The new Chinese leader, Xi Jinping, will focus on further economic reforms, work on a new economic model to sustain growth, undertake further reforms in financial services and currency markets, said Kevin Rudd, former Prime Minister and Foreign Minister of Australia.
He was delivering the Second International Institute for Strategic Studies (IISS) Oberoi Lecture on ‘China's Leadership Transition and the Future of a Rising Power’ last evening at The Trident, Mumbai.
Rudd clarified later while fielding questions from the audience, that while changes were likely, this would not mean that the currency would be on a free float, but that the float would be under a wider band.
He said that there had already been a significant appreciation in the Chinese currency over the past five years and the tensions between US and China on this issue were less than some years ago.
Attaching a lot of significance to Xi Jinping’s visit to Shenzhen last week, the first trip inside China after he took over as Chinese Communist Party’s General Secretary, Mr Rudd said that he echoed Deng’s speech at the same venue two decades earlier. Terming those reformist steps as correct, Xi had said that “'we must open the economy even more’’.
Rudd said that he expected Xi to focus on completing the process of economic transformation and taking China to a sustainable middle-income country status during his first term. He expected him to embrace the task of political reform in his second term.

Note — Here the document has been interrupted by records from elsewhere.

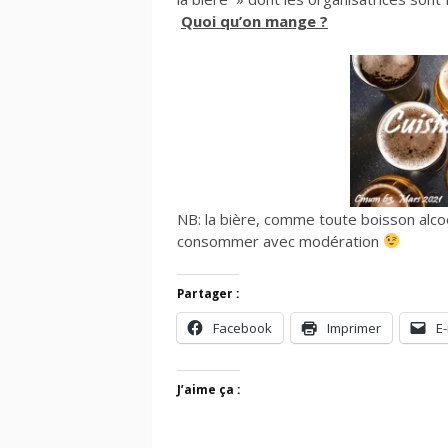
Quoi qu’on mange ?
NB: la bière, comme toute boisson alco
consommer avec modération
Partager :
Facebook
Imprimer
E-
J’aime ça :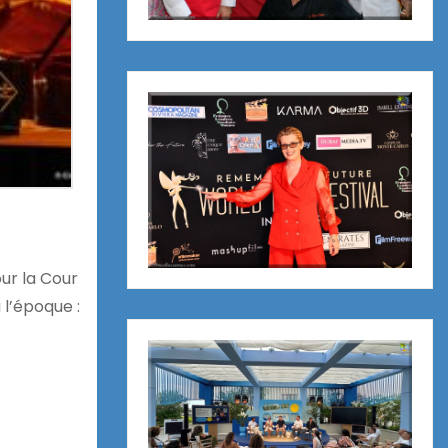
our la Cour
l’époque :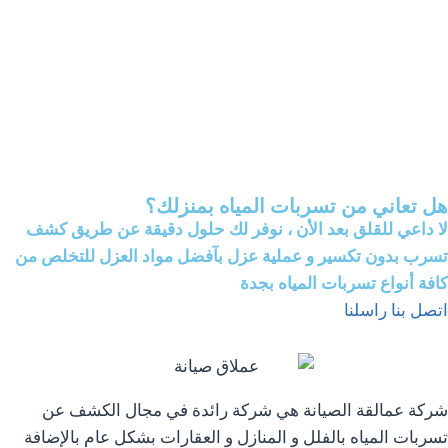
هل تعاني من تسربات المياه بمنزلك؟
لا داعي للقلق بعد الأن ، نوفر لك حلول دقيقة عن طريق كشف
تسرب بدون تكسير و عملية عزل بآفضل مواد العزل للتخلص من
كافة أنواع تسربات المياه بجدة
اتصل بنا
راسلنا
شركة عمالقة الصيانة هي شركة رائدة في مجال الكشف عن
تسربات المياه بالفلل و المنازل و العقارات بشكل عام بالإضافة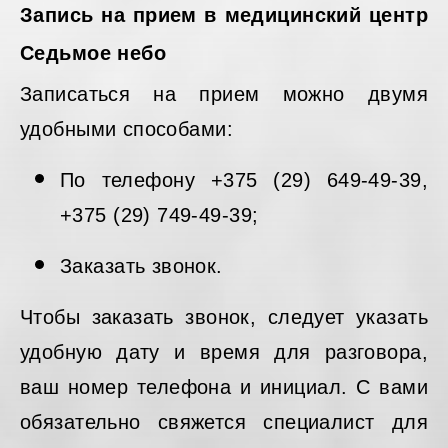
Запись на прием в медицинский центр
Седьмое небо
Записаться на прием можно двумя
удобными способами:
По телефону +375 (29) 649-49-39,
+375 (29) 749-49-39;
Заказать звонок.
Чтобы заказать звонок, следует указать
удобную дату и время для разговора,
ваш номер телефона и инициал. С вами
обязательно свяжется специалист для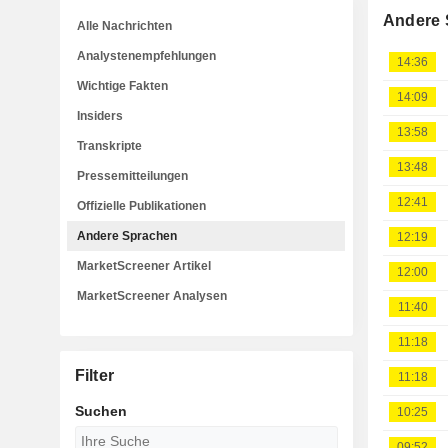
Andere 
Alle Nachrichten
Analystenempfehlungen
14:36
Wichtige Fakten
14:09
Insiders
13:58
Transkripte
13:48
Pressemitteilungen
12:41
Offizielle Publikationen
Andere Sprachen
12:19
MarketScreener Artikel
12:00
MarketScreener Analysen
11:40
11:18
Filter
11:18
Suchen
10:25
09:52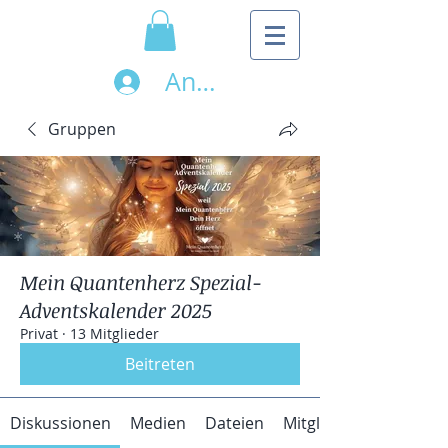
Anmelden
Gruppen
Mein Quantenherz Spezial-
Adventskalender 2025
Privat
·
13 Mitglieder
Beitreten
Diskussionen
Medien
Dateien
Mitglieder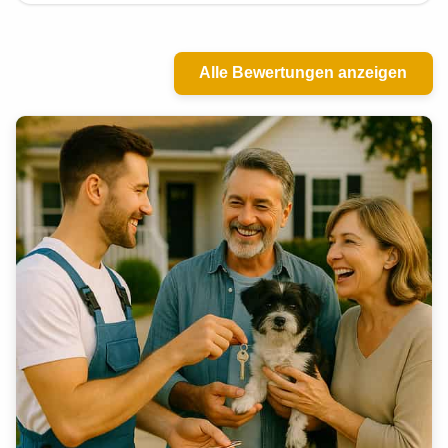
Alle Bewertungen anzeigen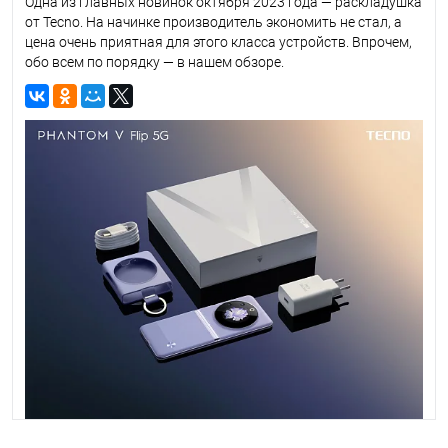
Одна из главных новинок октября 2023 года — раскладушка
от Tecno. На начинке производитель экономить не стал, а
цена очень приятная для этого класса устройств. Впрочем,
обо всем по порядку — в нашем обзоре.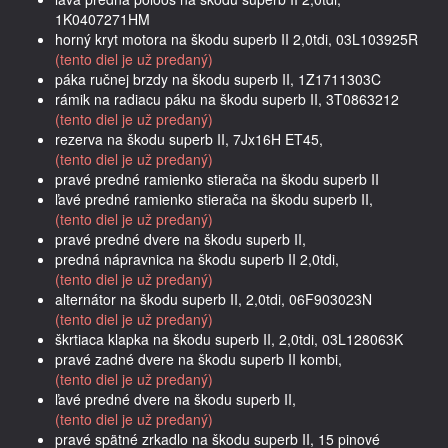
1K0407271HM
horný kryt motora na škodu superb II 2,0tdi, 03L103925R
(tento diel je už predaný)
páka ručnej brzdy na škodu superb II, 1Z1711303C
rámik na radiacu páku na škodu superb II, 3T0863212
(tento diel je už predaný)
rezerva na škodu superb II, 7Jx16H ET45,
(tento diel je už predaný)
pravé predné ramienko stierača na škodu superb II
ľavé predné ramienko stierača na škodu superb II,
(tento diel je už predaný)
pravé predné dvere na škodu superb II,
predná nápravnica na škodu superb II 2,0tdi,
(tento diel je už predaný)
alternátor na škodu superb II, 2,0tdi, 06F903023N
(tento diel je už predaný)
škrtiaca klapka na škodu superb II, 2,0tdi, 03L128063K
pravé zadné dvere na škodu superb II kombi,
(tento diel je už predaný)
ľavé predné dvere na škodu superb II,
(tento diel je už predaný)
pravé spätné zrkadlo na škodu superb II, 15 pinové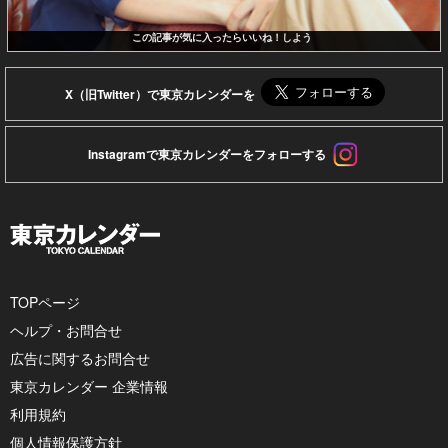
この記事が気に入ったらいいね！しよう
X（旧Twitter）で東京カレンダーを
Instagramで東京カレンダーをフォローする
TOPページ
ヘルプ・お問合せ
広告に関するお問合せ
東京カレンダー 企業情報
利用規約
個人情報保護方針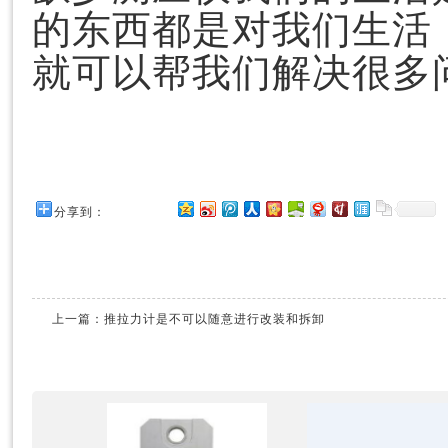
的东西都是对我们生活
就可以帮我们解决很多
分享到：
上一篇：
推拉力计是不可以随意进行改装和拆卸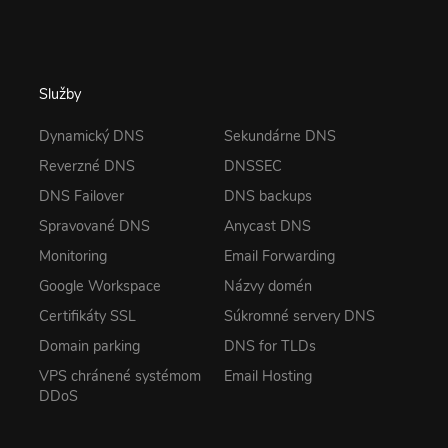
Služby
Dynamický DNS
Sekundárne DNS
Reverzné DNS
DNSSEC
DNS Failover
DNS backups
Spravované DNS
Anycast DNS
Monitoring
Email Forwarding
Google Workspace
Názvy domén
Certifikáty SSL
Súkromné servery DNS
Domain parking
DNS for TLDs
VPS chránené systémom
Email Hosting
DDoS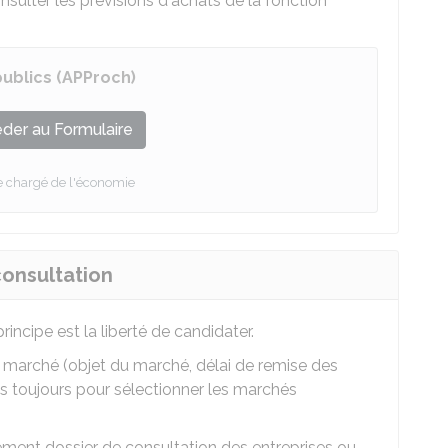
sulter les prévisions d'achats de la fonction
publics (APProch)
der au Formulaire
e chargé de l'économie
onsultation
incipe est la liberté de candidater.
 marché (objet du marché, délai de remise des
 pas toujours pour sélectionner les marchés
ment dossier de consultation des entreprises ou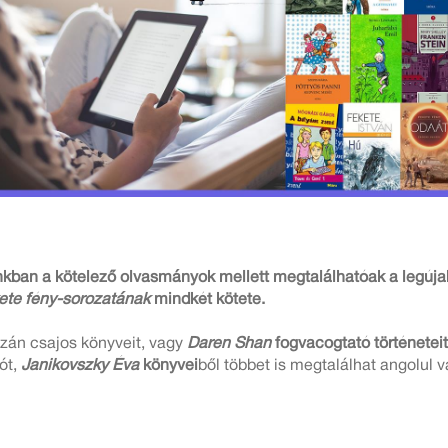
nkban a kötelező olvasmányok mellett megtalálhatóak a legújabb
ete fény-sorozatának
mindkét kötete.
zán csajos könyveit, vagy
Daren Shan
fogvacogtató történeteit
ót,
Janikovszky Éva
könyvei
ből többet is megtalálhat angolul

Drawing up a likely scenario, Rudd said that this might include a political confederation with Taiwan in future. Under the arrangement, there could be one country and three systems possible. (The allusion was to the current system of one country and two systems arrangement with Hong Kong).
Rudd called for more confidence-building measures and transparency between countries in East Asia and China to avoid conflict by miscalculation.